◆ **Verilen görev 1**
Komünistlerin cenazeleri hakkındaki metni iki cümleyle özetleyin.
◆ **Verilen görev 2**
Komünistlerin cenazeleri hakkındaki metnin devamını yazın.

◆ **Metin alıntısı**
========
KOMÜNİSTLER’İN CENAZELERİNİN, DEVRİMCİ İÇERİĞİ VEYA 

“KOMÜNİSTLER ÖLÜNCE MÜSLÜMAN MI OLUR?” 

Yukardaki başlığa ilişkin elbette ki birçok tespit yapılabilir. Fakat bu sorunun çözümü için somut öneriler yapmaz ve de gerçekleşebilir alternatifleri hayata geçirmek için kolları sıvayıp yollara düşmez isek, bu konuda yapılan değerlendirmeler havayı yumruklamaktan öteye gitmeyecektir. Boş gevezelik, bugünlerde devrimci kamuoyunda moda olabilir ama çok ciddi ve bizim duygularımızı inciten bu sorunda, çözüm odaklı adımlar atmamız gerekiyor. Bunun en iyi yolu da doğru öneriler geliştirip, bu konuda duyarlı olan devrimcilerin birbirleriyle irtibata geçmelerini sağlayıp, birlikte yollara düşmektir. Bu konuda ki görüşlerimi, bir arkadaşa verdiğim cevabı buraya taşıyarak açıklamak istiyorum. 

Sözüme, Ali Yıldırım arkadaşın aşağıda ki düşünce ve tespitlerini değerlendirerek ona verdiğim bir cevap ile başlayabilirim(bu cevabımda bazı düzeltmeler yaptım tabi). İsterseniz bir bakalım. 

Al Yıldırım:   

“Mihri Belli, Vedat Türkali, Bülent Uluer... Açık komünist ateist yoldaşlarımız. Ölünce nasıl müslüman olurlar. En son Oktay abi. Oktay Etiman, Mahir Çayan'ın yoldaşı. Ömrü zındanlarda geçmiş gerçek bir devrimci.... Bu insanlar nasıl olur da ölünce Müslüman olur ve cenazeleri camiden kalkar... Cevap ailesi... Her biri 70'ini devirmiş yoldaşların ailesi onlardan geri olabilir mi? Bu nasıl iştir, devrimci gibi yaşa, müslüman olarak namazın kılınsın? Benim içime işledi, kabullenemedim bu sonu. Deniz Gezmişler darağacında son nefeslerinde imam istemediler. 12 Eylül'de idam edilen 17 devrimci imamı reddettti. Şimdi bu ne? Bir sünni geni mi var, ölünce ortaya çıkan.... Ayıptır...! Saygısızlıktır! Vicdansızlıktır yapılan. Komünistler komünist gibi uğurlanır... Oktay Abi hakka yürüyünce uğurlamak için camiye gitmedim, kimin umrunda gitmediysen denebilir, unutmayın her yolun kendi değeri vardır... Hoca soruyor: -Er kişiyi nasıl bilirdiniz? -Terörist bilirdik... O yoldaşlarımızın elleri onların kadrini bilmeyenlerin yakasındadır...”
========
◆ **Sağlanan malzeme**
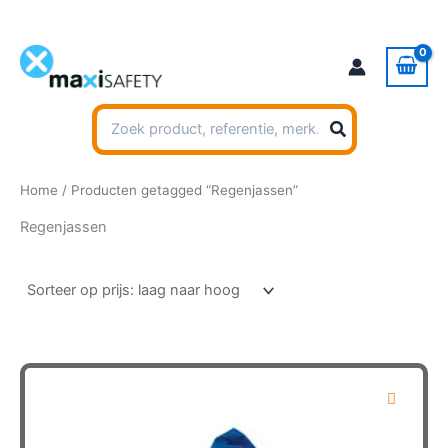
Ga
naar
de
inhoud
Zoeken
naar:
Home
/ Producten getagged “Regenjassen”
Regenjassen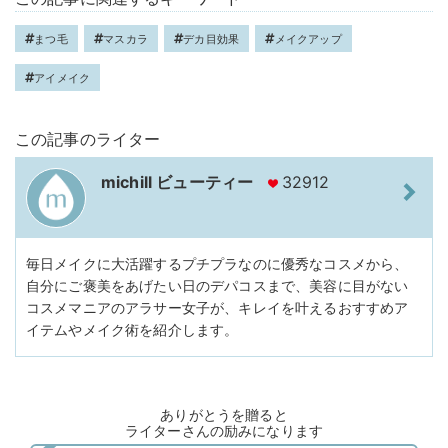
まつ毛
マスカラ
デカ目効果
メイクアップ
アイメイク
この記事のライター
michill ビューティー
32912
毎日メイクに大活躍するプチプラなのに優秀なコスメから、
自分にご褒美をあげたい日のデパコスまで、美容に目がない
コスメマニアのアラサー女子が、キレイを叶えるおすすめア
イテムやメイク術を紹介します。
ありがとうを贈ると
ライターさんの励みになります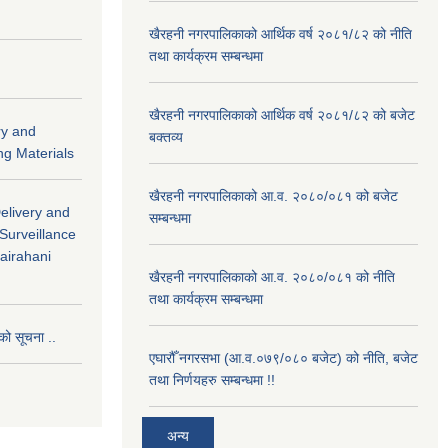
खैरहनी नगरपालिकाको आर्थिक वर्ष २०८१/८२ को नीति
तथा कार्यक्रम सम्बन्धमा
खैरहनी नगरपालिकाको आर्थिक वर्ष २०८१/८२ को बजेट
ry and
बक्तव्य
ng Materials
खैरहनी नगरपालिकाको आ.व. २०८०/०८१ को बजेट
Delivery and
सम्बन्धमा
 Surveillance
hairahani
खैरहनी नगरपालिकाको आ.व. २०८०/०८१ को नीति
तथा कार्यक्रम सम्बन्धमा
को सूचना ..
एघारौँ नगरसभा (आ.व.०७९/०८० बजेट) को नीति, बजेट
तथा निर्णयहरु सम्बन्धमा !!
अन्य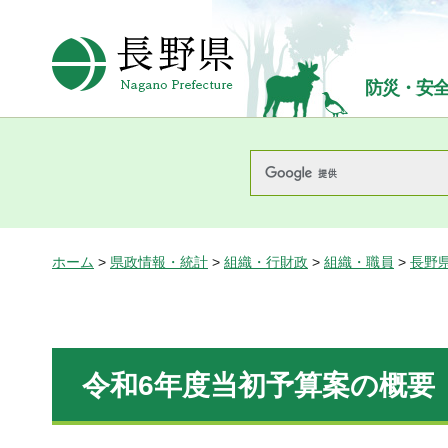
長野県Nagano Prefecture
防災・安
ホーム
>
県政情報・統計
>
組織・行財政
>
組織・職員
>
長野
令和6年度当初予算案の概要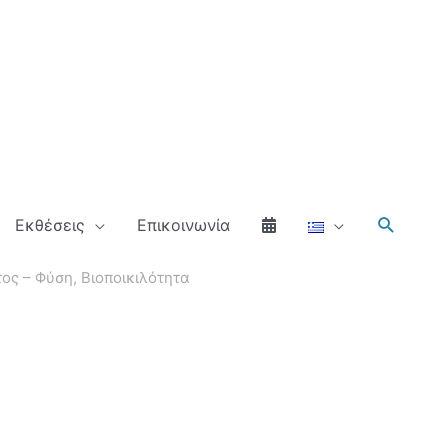
Αναζήτ
Εκθέσεις
Επικοινωνία
ς – Φύση, Βιοποικιλότητα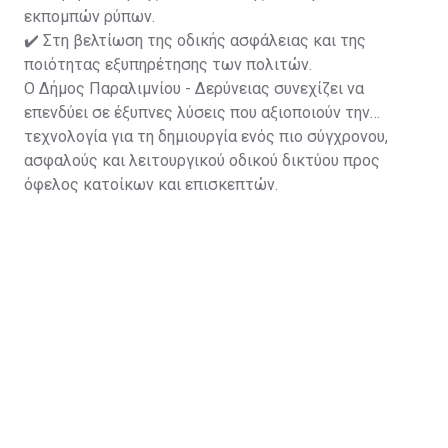
εκπομπών ρύπων.
✔️ Στη βελτίωση της οδικής ασφάλειας και της
ποιότητας εξυπηρέτησης των πολιτών.
Ο Δήμος Παραλιμνίου - Δερύνειας συνεχίζει να
επενδύει σε έξυπνες λύσεις που αξιοποιούν την
τεχνολογία για τη δημιουργία ενός πιο σύγχρονου,
ασφαλούς και λειτουργικού οδικού δικτύου προς
όφελος κατοίκων και επισκεπτών.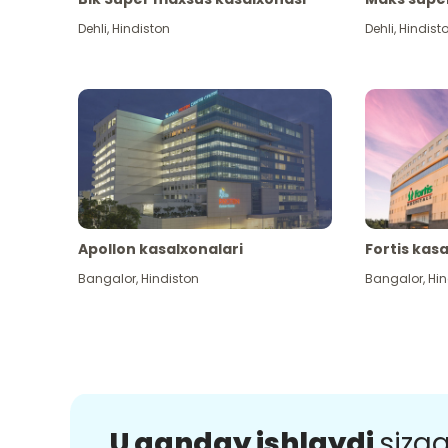
Dehli
,
Hindiston
Dehli
,
Hindist
Apollon kasalxonalari
Fortis kas
Bangalor
,
Hindiston
Bangalor
,
Hin
U qanday ishlaydi
sizg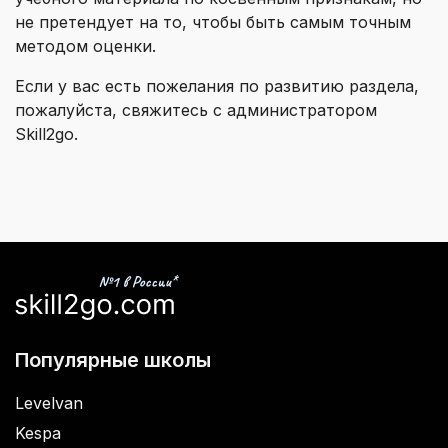
не претендует на то, чтобы быть самым точным
методом оценки.
Если у вас есть пожелания по развитию раздела,
пожалуйста, свяжитесь с администратором
Skill2go.
Популярные школы
Levelvan
Kespa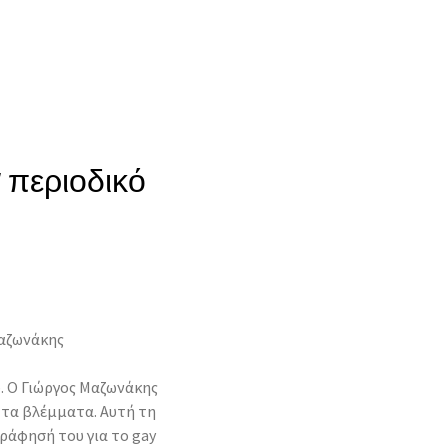
 περιοδικό
Μαζωνάκης
υ. Ο Γιώργος Μαζωνάκης
ι τα βλέμματα.
Αυτή τη
ράφησή του για το gay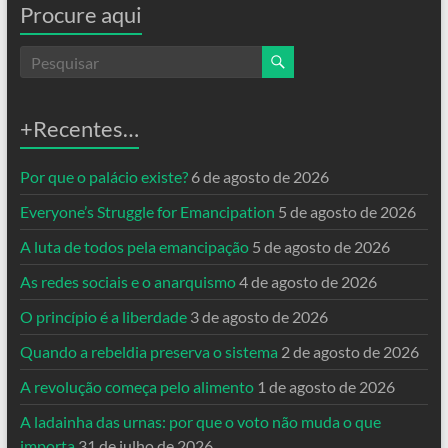
Procure aqui
+Recentes…
Por que o palácio existe?
6 de agosto de 2026
Everyone’s Struggle for Emancipation
5 de agosto de 2026
A luta de todos pela emancipação
5 de agosto de 2026
As redes sociais e o anarquismo
4 de agosto de 2026
O princípio é a liberdade
3 de agosto de 2026
Quando a rebeldia preserva o sistema
2 de agosto de 2026
A revolução começa pelo alimento
1 de agosto de 2026
A ladainha das urnas: por que o voto não muda o que
importa
31 de julho de 2026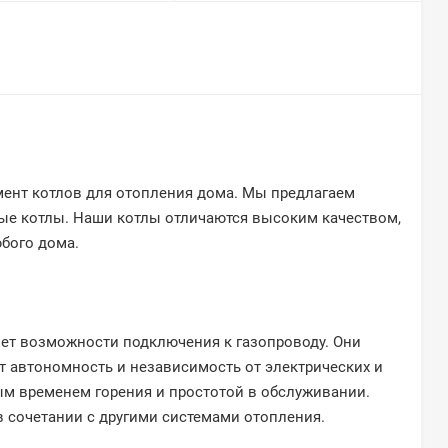
мент котлов для отопления дома. Мы предлагаем
вые котлы. Наши котлы отличаются высоким качеством,
бого дома.
нет возможности подключения к газопроводу. Они
ет автономность и независимость от электрических и
ым временем горения и простотой в обслуживании.
в сочетании с другими системами отопления.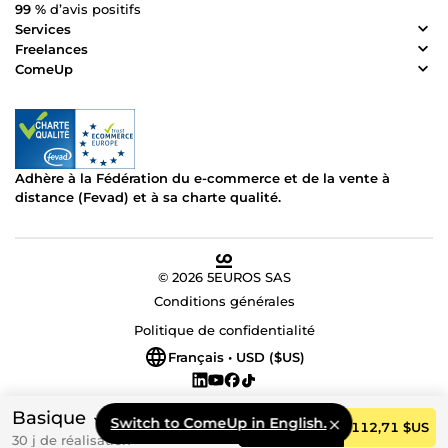
99 %
d’avis positifs
Services
Freelances
ComeUp
Adhère à la Fédération du e-commerce et de la vente à
distance (Fevad) et à sa charte qualité.
© 2026 5EUROS SAS
Conditions générales
Politique de confidentialité
Français • USD ($US)
Basique
Switch to ComeUp in English.
Commander
112,71 $US
30 j de réalisation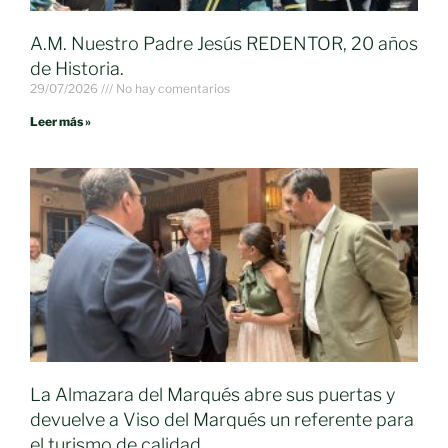
A.M. Nuestro Padre Jesús REDENTOR, 20 años
de Historia.
29/07/2026
No hay comentarios
Leer más »
La Almazara del Marqués abre sus puertas y
devuelve a Viso del Marqués un referente para
el turismo de calidad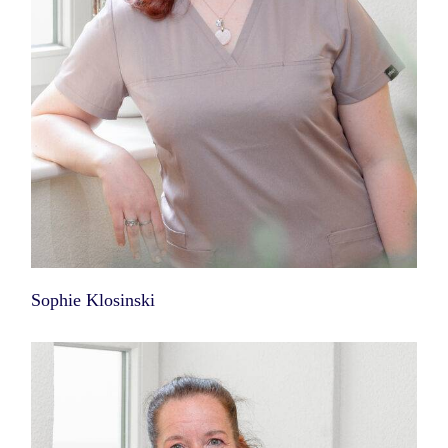
Sophie Klosinski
========
◆ **Görev yanıtı 1**
Metin, komünistlerin cenazelerinin camiden kaldırılması sorununda boş değerlendirmeler yerine doğru öneriler geliştirilmesini ve bu konuda duyarlı devrimcilerin birbiriyle irtibata geçip birlikte harekete geçmesini savunuyor. Görüşler, Ali Yıldırım'ın Mihri Belli, Vedat Türkali, Bülent Uluer ve Oktay Etiman gibi açık komünist ve ateist kişilerin cenazelerinin camiden kalkmasını ayıp, saygısızlık ve vicdansızlık olarak nitelediği, komünistlerin komünist gibi uğurlanması gerektiğini söylediği yazıya verilen bir cevap üzerinden açıklanmaya başlanıyor.

◆ **Görev yanıtı 2**
Cevabım: 

“Bu konu, daha önce de defalarca dile getirilmişti. Örneğin Mersin'de ölen devrimciler eğer camiye gitmemeyi vasiyet etmişse, benim de başkanlık yaptığım 68'liler Ormanına getiriliyor, orada devrimci tören yapılıp defnediliyordu. Sorun, bence öncelikle devrimcilerin güçsüzlüğü ile yani alternatif bir alanımızın olmamasıyla yakından ilgili. 

İkinci olarak da ölen arkadaşların önceden bu konuya ilişkin tavırlarını açıklamamış olmamalarıyla da doğrudan bağı var.  

Ülkemizdeki devrimcilerin(özellikle İslami aileden gelenler) ölümünü nasıl bir törenle kaldırmak gerekir diye kendimize sorduğumuzda, eğer cevap seküler biçimde olmalı ise, yukarıdaki iki nedenden dolayı bu gerçekleşmemektedir.” 

Ali arkadaşa verdiğim cevabın çözüm bölümünü genişlettiğim için bu bölümü yeni baştan ele alıyorum.   

Bugünkü koşullarda neler yapılabilir? 

1-) Komünistler, bugünkü koşullarda vasiyetlerini vakti geldiğinde mutlaka açıklamalıdırlar. Geride kalanların bu konuda tartışacağı bir şey olmamalı.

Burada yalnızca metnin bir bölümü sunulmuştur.